## Texto fuente
──────────

El 27 de noviembre de 2022 es ya una fecha estelar del movimiento social encabezado por uno de los mayores líderes políticos mexicanos desde el general Cárdenas. En medio de la algarabía, la Cuarta Transformación adquiere nombre, marca linderos y refrenda su ruta. La marcha a la que fuimos “acarreados” reitera los principios fundacionales del obradorismo y, anticipando la sucesión presidencial, reafirma los límites del movimiento: no mentir, no robar, no traicionar al pueblo, ese pueblo que bailó, cantó, marchó y hasta lloró porque sabe que tiene en sus manos su presente y su futuro. Constituimos un gobierno popular y sólo ese camino tiene viabilidad frente al poder oligárquico.
Andrés Manuel López Obrador vuelve a mostrar su astucia y su destreza política. Con una legitimidad a toda prueba, relanzó la iniciativa de reforma política al inicio del último tercio de su mandato, a sabiendas de que tendría pocas posibilidades de prosperar, pero obligó a la oposición en su conjunto a exhibir su total dehonestidad. Los forzó a mostrarse burdamente, frente a todo el país y acelerar la carrera por la candidatura opositora. Saben que ir aislados es la muerte; juntos, la agonía, pero algo es algo. Desde izquierdistas impolutos y respetables académicos hasta el Padre de Nuestra Intocable Transición, todos se presentaron dispuestos a aliarse sin tapujos con delincuentes partidistas para cerrar filas en torno un régimen de privilegios y corrupción, representado por un junior oligarca. Robaban pero salpicaban parecen decir sin rubor. Se respaldan en un sector de la sociedad que se mostró claramente individualista, desinformado y profundamente racista, que se movilizó en contra del proyecto de Nación que percibe como amenaza, aunque no tenga claro porqué, como lo mostraron la mayoria de los testimonios recogidos en su marcha.

──────────

## Partes del ejercicio
[a] Devuelve del artículo sobre la marcha del 27 de noviembre de 2022 el fragmento que va desde "El 27 de noviembre" hasta "al poder oligárquico.", ambos incluidos.
[b] En el artículo sobre la marcha del 27 de noviembre de 2022, reescribe en forma de lista más breve el párrafo que empieza con "Andrés Manuel López Obrador vuelve a mostrar", conservando sus datos principales.
[c] Según el artículo sobre la marcha del 27 de noviembre de 2022, ¿qué límites del movimiento reafirma esa marcha?

──────────

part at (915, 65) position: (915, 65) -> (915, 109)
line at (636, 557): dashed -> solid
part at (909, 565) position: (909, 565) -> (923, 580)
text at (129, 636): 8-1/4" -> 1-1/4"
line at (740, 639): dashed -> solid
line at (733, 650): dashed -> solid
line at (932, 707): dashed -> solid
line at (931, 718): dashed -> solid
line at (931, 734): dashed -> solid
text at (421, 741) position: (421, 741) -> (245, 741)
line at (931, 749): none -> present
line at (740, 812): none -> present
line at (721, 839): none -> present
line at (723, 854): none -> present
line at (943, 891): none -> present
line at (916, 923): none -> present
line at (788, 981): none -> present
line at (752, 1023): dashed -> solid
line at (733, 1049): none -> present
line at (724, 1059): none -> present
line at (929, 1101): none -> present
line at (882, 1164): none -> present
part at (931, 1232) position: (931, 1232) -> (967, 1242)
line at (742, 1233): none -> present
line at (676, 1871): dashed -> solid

──────────

## Respuestas por tarea
[a]
El 27 de noviembre de 2022 es ya una fecha estelar del movimiento social encabezado por uno de los mayores líderes políticos mexicanos desde el general Cárdenas. En medio de la algarabía, la Cuarta Transformación adquiere nombre, marca linderos y refrenda su ruta. La marcha a la que fuimos “acarreados” reitera los principios fundacionales del obradorismo y, anticipando la sucesión presidencial, reafirma los límites del movimiento: no mentir, no robar, no traicionar al pueblo, ese pueblo que bailó, cantó, marchó y hasta lloró porque sabe que tiene en sus manos su presente y su futuro. Constituimos un gobierno popular y sólo ese camino tiene viabilidad frente al poder oligárquico.

[b]
- López Obrador muestra de nuevo su astucia y su destreza política.
- Con plena legitimidad, relanzó la iniciativa de reforma política al inicio del último tercio de su mandato, sabiendo que tenía pocas posibilidades de prosperar.
- Así obligó a la oposición a exhibirse ante todo el país y a acelerar la carrera por la candidatura opositora.
- Para la oposición, ir aislados es la muerte, y juntos, la agonía.
- Desde izquierdistas impolutos y académicos respetables hasta el "Padre de Nuestra Intocable Transición", todos se mostraron dispuestos a aliarse con delincuentes partidistas en torno a un régimen de privilegios y corrupción representado por un junior oligarca.
- Se respaldan en un sector de la sociedad descrito como individualista, desinformado y racista, que marchó contra un proyecto de Nación que percibe como amenaza sin tener claro por qué, según la mayoría de los testimonios recogidos en su marcha.

[c] No mentir, no robar y no traicionar al pueblo.